- Interactive map of Island Heights
- Coordinates: 40°29′17″N 80°05′06″W﻿ / ﻿40.488°N 80.085°W
- Country: United States
- State: Pennsylvania
- County: Allegheny County
- City: Stowe Township

= Island Heights, Stowe Township =

Suburb in Pennsylvania, USA

Island Heights is a suburban neighborhood that is located in Stowe Township, Pennsylvania in the United States.

==History and geography==
Most of this American neighborhood was built circa 1960. Its named was derived from its geographical location.
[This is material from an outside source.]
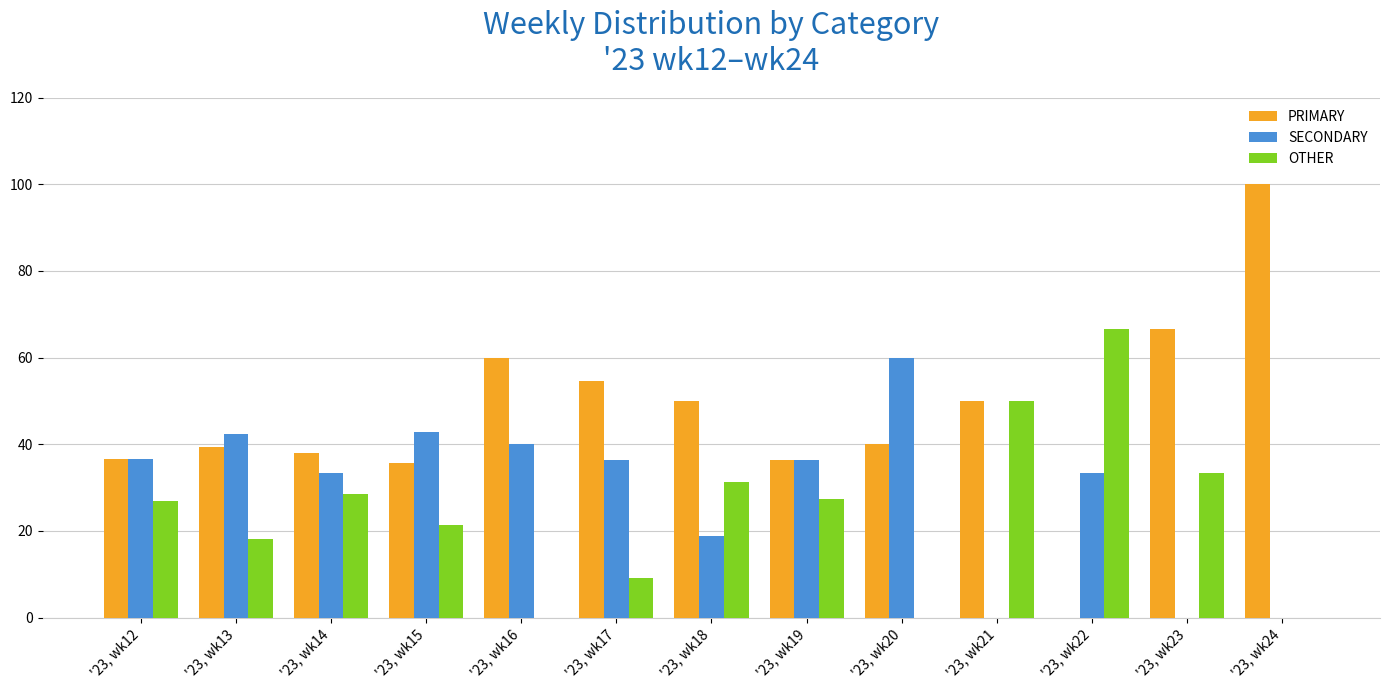

The value of SECONDARY at '23, wk24 is -24.2. True or false?

False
It sits on a hill overlooking Neville Island and is home to the newly renovated Island Heights Park.

This small neighborhood was originally accessible from its own township via Fleming Park Road from Pennsylvania Route 51. The steep stretch of Fleming Park Road from Route 51 to the Sarah Street approach closed years ago; the only way to get to Island Heights is from Kennedy Township, Pennsylvania, by way of Ewing Road, then turning onto Fleming Park Road (which becomes Grace Street at the bend), then either staying straight on Grace or turning left on William Street towards the only other remaining open segment of Fleming Park Road.

Island Heights consists of twelve streets: William Street (at Island Heights Park), Charles Street, Speer Street, Euclid Avenue, Gordon Street, Fleming Park Road, Sarah Street, William Circle, Louis Drive, Louis Court, Homer Circle, and Bellmawr Drive.